On Aug. 28, leaders from across the nation will arrive in Washington to commemorate the 50th anniversary of the 1963 March on Washington for Jobs and Freedom. Though this historic demonstration symbolizes the triumphs of the Civil Rights Movement, recent events — notably the verdict of State of Florida v. George Zimmerman — reveal that the American struggle against racism and discrimination is far from over.
For many people of color in the United States, we will always remember exactly where we were the night George Zimmerman’s acquittal was announced. We will also remember how it felt to experience the profound disappointment that a black life could be swiftly taken, while a known killer walks free.
I was at home, in Boston, working on my dissertation when I received the news alert on my smartphone. As I read this anachronistic storyline on my piece of 21st-century technology, I felt a visceral and heavy sense of disappointment for the Martin family, our legal system and the future of this country. I also experienced a fresh dose of fear for all of our brothers, sons, nephews and fathers who happen to have skin of a darker hue.
On July 13, the night of the verdict, my brother, a young black man, was working an evening shift at his job as a server in a popular restaurant in an upper middle class suburb in Broward County. As the broadcast of the jury’s decision approached, many guests at the restaurant requested to be seated closer to the television. When the decision finally arrived, and the not-guilty verdict was read, most of the white patrons at the tables my brother served broke into applause.
Later that night, when my brother recounted this to me, I was heartbroken. It hurt to imagine my brother in that bustling restaurant milieu, having to both hold in his shock and disappointment at the verdict, while also struggling to make sense of his patrons’ reactions. It hurt to imagine him juggling the task of performing his job with dignity and dealing with the apparent reality that a young black man’s death was a cause for celebration for some. It was perhaps most painful to imagine that my brother may have felt that his own life was also dispensable in the eyes of the guests whose dinner and drinks he served.
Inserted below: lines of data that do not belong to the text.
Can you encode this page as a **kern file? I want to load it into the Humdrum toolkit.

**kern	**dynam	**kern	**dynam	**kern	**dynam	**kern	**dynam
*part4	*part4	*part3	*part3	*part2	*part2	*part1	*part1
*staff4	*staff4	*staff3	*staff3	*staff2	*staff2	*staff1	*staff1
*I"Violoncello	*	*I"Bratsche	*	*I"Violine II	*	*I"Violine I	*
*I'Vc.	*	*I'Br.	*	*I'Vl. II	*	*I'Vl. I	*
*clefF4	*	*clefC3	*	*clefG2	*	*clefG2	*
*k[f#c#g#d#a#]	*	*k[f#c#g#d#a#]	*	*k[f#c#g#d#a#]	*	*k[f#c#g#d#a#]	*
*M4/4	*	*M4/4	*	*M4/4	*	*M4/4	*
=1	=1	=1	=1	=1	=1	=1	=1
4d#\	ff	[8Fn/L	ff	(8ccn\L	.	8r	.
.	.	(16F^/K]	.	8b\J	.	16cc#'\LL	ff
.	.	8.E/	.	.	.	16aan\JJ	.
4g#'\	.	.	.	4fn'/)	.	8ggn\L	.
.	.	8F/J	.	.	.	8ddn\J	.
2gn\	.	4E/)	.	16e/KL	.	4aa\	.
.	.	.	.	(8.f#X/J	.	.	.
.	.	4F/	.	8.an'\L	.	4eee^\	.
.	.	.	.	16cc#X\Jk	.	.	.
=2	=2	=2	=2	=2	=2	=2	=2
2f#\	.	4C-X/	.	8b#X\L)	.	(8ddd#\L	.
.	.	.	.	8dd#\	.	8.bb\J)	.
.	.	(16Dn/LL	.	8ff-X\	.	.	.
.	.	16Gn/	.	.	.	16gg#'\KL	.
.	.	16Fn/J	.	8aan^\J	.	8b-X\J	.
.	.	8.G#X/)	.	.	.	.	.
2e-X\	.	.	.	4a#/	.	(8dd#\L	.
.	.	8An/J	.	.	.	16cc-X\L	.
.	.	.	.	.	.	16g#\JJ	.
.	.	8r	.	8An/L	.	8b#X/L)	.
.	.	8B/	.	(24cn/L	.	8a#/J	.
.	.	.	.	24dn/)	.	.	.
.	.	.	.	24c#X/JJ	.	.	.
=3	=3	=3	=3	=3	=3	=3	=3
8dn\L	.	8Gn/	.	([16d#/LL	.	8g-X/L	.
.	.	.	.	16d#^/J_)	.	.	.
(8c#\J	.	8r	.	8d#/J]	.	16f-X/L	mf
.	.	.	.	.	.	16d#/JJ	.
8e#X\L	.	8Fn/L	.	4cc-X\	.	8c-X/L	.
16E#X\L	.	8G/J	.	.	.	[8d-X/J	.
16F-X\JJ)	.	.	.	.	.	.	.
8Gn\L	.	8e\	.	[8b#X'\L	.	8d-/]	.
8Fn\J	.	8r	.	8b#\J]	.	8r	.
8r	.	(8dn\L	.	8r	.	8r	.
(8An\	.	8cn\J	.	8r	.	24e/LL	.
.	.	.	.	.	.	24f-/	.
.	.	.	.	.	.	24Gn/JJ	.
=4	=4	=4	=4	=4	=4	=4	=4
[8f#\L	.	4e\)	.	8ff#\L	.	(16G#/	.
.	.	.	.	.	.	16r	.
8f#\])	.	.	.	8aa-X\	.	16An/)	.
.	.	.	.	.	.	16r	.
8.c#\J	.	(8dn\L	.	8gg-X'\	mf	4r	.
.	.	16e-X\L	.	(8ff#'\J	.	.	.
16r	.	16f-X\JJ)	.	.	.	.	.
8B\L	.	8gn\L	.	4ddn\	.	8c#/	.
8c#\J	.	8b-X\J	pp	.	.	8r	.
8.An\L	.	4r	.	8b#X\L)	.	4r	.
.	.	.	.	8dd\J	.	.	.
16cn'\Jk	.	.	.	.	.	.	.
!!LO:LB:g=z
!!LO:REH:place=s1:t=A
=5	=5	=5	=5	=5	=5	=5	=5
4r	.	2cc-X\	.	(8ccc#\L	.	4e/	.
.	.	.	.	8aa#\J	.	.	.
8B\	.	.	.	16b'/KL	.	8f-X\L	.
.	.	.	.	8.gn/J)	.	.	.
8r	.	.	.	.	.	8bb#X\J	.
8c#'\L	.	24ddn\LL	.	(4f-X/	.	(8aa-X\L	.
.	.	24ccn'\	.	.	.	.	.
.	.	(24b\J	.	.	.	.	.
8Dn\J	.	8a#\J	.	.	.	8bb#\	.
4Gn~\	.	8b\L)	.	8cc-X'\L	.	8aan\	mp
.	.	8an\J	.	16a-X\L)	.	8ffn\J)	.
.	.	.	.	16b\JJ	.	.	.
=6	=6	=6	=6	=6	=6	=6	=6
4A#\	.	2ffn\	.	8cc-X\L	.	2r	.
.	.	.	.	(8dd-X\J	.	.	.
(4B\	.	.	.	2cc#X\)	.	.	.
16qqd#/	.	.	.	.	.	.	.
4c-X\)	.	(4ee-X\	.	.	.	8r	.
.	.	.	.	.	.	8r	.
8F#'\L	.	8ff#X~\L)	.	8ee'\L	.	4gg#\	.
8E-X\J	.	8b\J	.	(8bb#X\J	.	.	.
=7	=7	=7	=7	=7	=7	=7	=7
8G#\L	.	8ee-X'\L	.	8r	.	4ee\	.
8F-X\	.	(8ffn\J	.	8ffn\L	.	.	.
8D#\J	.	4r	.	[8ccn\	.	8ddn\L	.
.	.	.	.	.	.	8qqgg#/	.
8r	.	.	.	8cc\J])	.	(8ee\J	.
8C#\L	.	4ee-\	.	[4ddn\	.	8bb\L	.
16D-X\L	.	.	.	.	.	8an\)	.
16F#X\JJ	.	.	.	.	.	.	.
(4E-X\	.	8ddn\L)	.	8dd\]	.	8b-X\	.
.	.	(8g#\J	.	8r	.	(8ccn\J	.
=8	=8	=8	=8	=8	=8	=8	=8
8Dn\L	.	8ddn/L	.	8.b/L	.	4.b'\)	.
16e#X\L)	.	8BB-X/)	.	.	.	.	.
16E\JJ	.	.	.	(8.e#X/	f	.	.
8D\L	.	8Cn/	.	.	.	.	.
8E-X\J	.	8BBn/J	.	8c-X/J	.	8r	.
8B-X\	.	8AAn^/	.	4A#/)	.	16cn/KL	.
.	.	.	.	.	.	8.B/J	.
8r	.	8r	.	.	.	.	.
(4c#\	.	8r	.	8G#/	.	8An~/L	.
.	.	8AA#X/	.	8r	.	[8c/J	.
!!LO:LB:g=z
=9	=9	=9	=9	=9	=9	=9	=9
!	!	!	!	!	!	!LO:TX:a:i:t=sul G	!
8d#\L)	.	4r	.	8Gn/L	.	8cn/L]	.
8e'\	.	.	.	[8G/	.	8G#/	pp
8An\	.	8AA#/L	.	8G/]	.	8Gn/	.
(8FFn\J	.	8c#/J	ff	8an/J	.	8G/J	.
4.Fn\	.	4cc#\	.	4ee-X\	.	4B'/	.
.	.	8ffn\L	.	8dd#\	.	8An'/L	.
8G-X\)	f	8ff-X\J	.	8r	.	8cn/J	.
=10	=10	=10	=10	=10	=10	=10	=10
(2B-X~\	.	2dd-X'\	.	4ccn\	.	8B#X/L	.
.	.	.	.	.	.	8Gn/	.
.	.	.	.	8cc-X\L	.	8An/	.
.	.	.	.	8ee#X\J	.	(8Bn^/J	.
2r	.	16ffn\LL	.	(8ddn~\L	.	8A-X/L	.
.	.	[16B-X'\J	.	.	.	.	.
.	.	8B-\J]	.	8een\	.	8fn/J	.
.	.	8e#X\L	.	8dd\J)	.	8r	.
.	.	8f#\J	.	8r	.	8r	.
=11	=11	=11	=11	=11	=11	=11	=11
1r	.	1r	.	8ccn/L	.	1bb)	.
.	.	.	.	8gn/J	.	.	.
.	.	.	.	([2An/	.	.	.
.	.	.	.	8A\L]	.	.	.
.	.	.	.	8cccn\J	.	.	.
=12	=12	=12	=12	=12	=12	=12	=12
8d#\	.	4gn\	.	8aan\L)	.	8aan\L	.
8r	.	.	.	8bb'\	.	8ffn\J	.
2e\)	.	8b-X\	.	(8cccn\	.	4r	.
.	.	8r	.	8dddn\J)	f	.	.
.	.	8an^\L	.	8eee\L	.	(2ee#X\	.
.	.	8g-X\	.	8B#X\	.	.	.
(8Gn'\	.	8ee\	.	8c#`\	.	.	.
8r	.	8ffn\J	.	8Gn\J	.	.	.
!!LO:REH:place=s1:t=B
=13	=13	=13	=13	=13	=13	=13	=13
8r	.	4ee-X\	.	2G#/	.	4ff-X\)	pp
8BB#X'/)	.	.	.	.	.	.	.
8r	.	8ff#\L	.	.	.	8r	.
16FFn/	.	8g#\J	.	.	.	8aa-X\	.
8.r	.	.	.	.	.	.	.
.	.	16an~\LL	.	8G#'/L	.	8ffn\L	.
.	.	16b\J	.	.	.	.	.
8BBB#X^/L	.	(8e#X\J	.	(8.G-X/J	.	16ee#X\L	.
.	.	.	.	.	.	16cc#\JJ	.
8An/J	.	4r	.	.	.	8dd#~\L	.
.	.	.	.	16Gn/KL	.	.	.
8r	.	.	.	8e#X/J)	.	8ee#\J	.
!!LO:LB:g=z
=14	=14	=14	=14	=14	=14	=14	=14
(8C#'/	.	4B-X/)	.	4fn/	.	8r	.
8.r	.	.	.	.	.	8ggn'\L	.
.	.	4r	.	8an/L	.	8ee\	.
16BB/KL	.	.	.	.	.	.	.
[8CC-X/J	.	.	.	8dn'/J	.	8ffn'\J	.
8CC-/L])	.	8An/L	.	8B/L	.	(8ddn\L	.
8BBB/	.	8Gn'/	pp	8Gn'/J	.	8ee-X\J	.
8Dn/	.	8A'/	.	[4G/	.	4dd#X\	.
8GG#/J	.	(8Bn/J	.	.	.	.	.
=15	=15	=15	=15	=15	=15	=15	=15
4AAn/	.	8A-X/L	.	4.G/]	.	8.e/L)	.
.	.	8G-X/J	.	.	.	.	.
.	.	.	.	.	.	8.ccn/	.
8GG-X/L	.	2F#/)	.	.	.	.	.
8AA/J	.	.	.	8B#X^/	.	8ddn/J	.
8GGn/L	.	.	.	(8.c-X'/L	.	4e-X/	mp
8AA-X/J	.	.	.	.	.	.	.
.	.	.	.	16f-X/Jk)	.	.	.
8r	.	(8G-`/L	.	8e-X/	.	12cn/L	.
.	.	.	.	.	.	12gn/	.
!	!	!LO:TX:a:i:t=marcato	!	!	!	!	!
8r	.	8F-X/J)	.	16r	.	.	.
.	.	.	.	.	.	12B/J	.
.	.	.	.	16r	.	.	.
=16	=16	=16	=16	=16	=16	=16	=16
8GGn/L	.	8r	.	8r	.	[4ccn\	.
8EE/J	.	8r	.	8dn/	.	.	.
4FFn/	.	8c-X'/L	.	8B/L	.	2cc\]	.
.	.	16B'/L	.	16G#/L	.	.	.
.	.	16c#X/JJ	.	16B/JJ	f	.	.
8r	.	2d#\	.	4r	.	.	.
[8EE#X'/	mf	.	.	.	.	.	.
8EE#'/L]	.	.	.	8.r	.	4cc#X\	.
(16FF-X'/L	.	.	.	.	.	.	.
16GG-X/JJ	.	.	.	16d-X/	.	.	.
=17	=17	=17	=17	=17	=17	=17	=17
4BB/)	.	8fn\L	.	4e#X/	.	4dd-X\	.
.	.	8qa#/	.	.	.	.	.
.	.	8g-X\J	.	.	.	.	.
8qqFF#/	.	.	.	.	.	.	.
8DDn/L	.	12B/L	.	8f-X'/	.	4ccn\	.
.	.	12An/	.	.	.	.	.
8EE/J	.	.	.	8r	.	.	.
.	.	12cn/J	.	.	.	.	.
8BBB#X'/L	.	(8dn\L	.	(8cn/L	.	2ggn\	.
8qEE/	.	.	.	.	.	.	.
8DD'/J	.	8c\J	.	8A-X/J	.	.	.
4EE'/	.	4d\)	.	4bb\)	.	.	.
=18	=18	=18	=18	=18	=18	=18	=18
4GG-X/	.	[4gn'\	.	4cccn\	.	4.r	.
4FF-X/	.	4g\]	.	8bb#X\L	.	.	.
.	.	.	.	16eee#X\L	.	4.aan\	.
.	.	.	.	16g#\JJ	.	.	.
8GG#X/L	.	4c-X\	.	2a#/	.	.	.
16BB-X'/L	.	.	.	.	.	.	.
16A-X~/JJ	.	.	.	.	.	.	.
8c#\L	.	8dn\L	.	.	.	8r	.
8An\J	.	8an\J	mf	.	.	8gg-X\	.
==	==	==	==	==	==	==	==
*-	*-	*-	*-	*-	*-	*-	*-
My heart sank again on the night of Tuesday, July 23, when my brother told me about another incident in our neighborhood. He was out with work colleagues at a local bar when another patron at the bar insulted him in the midst of what started as a friendly conversation. The man called him “Trayvon,” and followed him around the bar, laughing. To make matters worse, the man was known to be an undercover cop.
My brother was shaken up. He felt powerless. But rather than allow the situation to escalate, he walked away from the obviously intoxicated man, and eventually reported him to the bar management.
Although he recounted this to me by text message as it was happening, I, too, felt powerless. I was also overcome with a profound fear for my brother’s safety.
After all, Trayvon Martin is, tragically, no longer with us. Because of the circumstances of his death, one can infer that any stranger calling a young black man “Trayvon” in this climate is, in effect, threatening his life (not to mention, implying that he could get way with the murder). The fact that this racially coded threat came from a member of law enforcement was even more jarring and frightening.
Now, I recognize that many Americans see no relevance for race to be featured in discussions of the Zimmerman trial. But certainly, to the officer who harassed my brother that night, the racial connection was plain as day. If it wasn’t, what would provoke him to call my brother — who he does not know and who bears no resemblance to Martin beyond the color of his skin — “Trayvon”? The fact that a young person’s murder is being used as a new brand of racial slur confirms Martin Luther King Jr.’s cautious prediction that “Nineteen sixty-three is not an end, but a beginning.”
Fifty years after the March on Washington, people of color still seek assurances that our lives are not dispensable in the eyes of neighbors, or the justice system. We need to know that the old Jim Crow-era practice of violence and intimidation directed at blacks and committed with impunity is not here to stay, and that justice and protection for individuals of all races will ultimately prevail.
Alecia McGregor, born and raised in Florida, is a Ph.D. candidate in Health Policy at Harvard University.